(Exercise requirements): Rewrite every line of the listing below as a numbered list, skipping the blank lines and leaving out the pictures.

[Data entries]
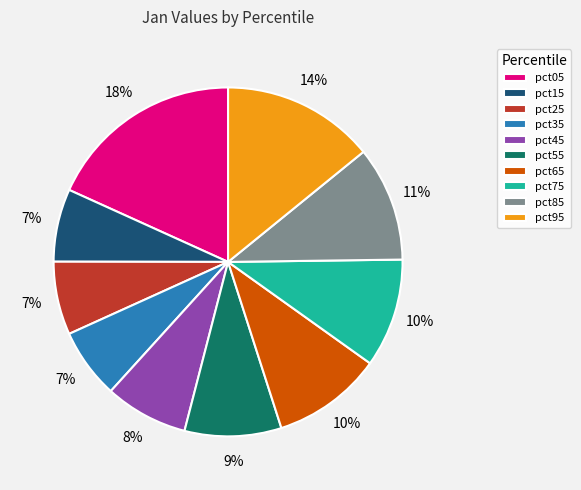

Count the number of slices in the pie.

10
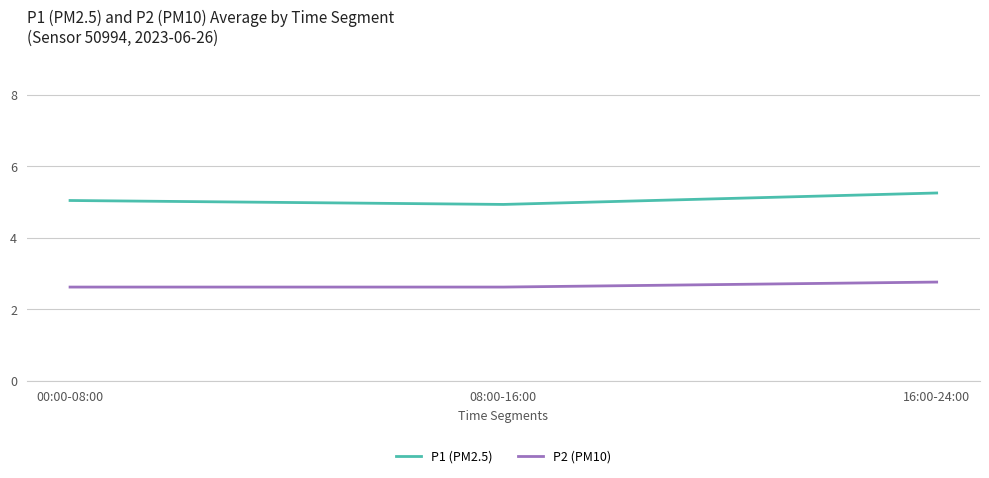

What is the sum of the P2 (PM10) values at 08:00-16:00 and 00:00-08:00?

5.2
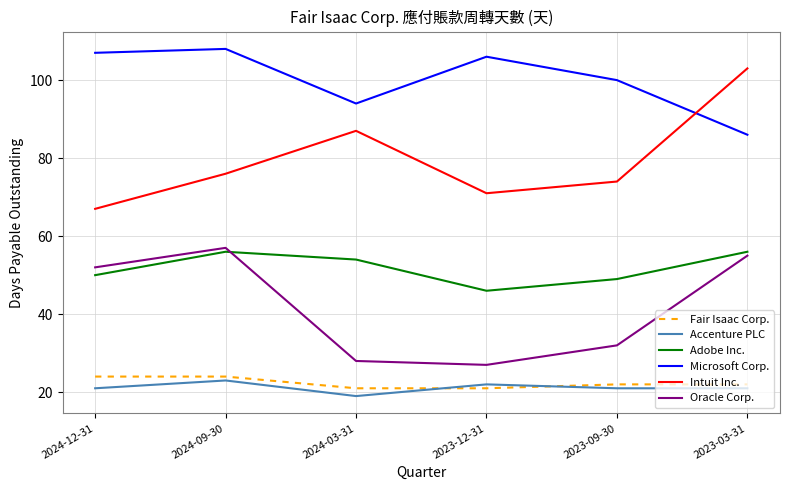

Is this an area chart (filled region under the line)?

No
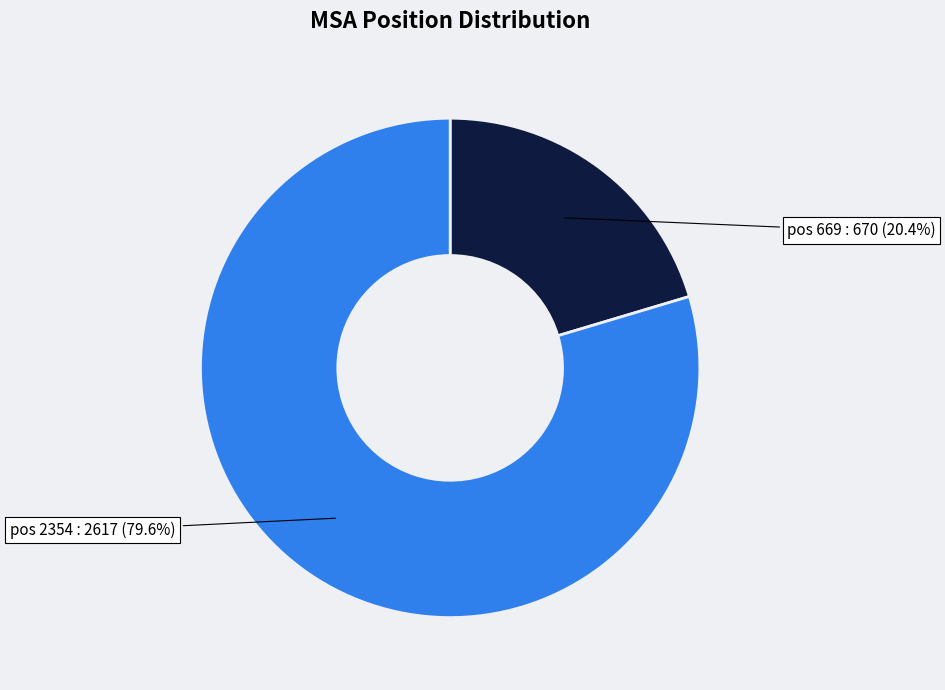

Does any single category account for the majority?

Yes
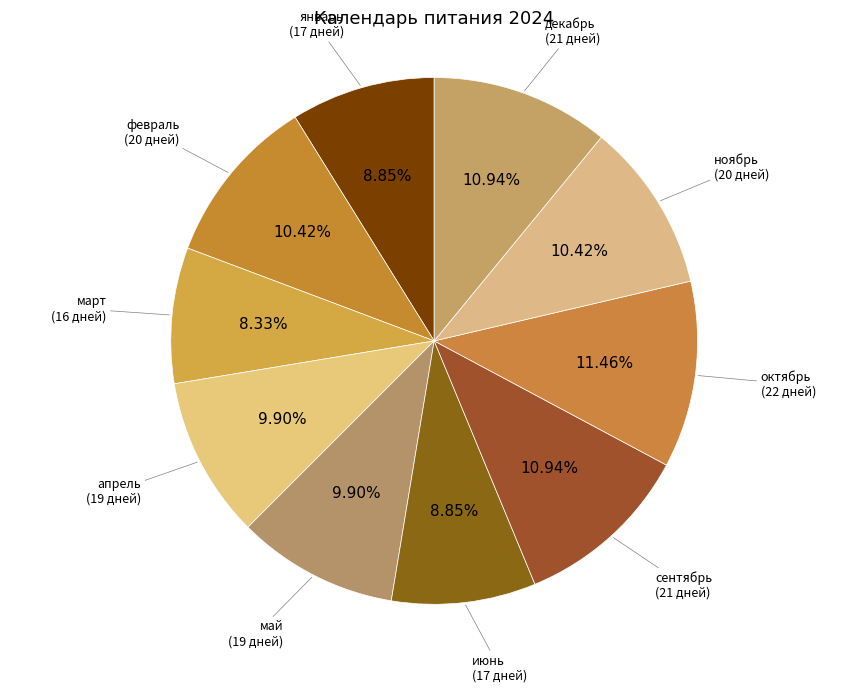

How many segments does this pie chart have?

10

(Solution to the exercise):
1. Count the number of slices in the pie.
2. 10
3. What is the sum of the P2 (PM10) values at 08:00-16:00 and 00:00-08:00?
4. 5.2
5. Is this an area chart (filled region under the line)?
6. No
7. Does any single category account for the majority?
8. Yes
9. How many segments does this pie chart have?
10. 10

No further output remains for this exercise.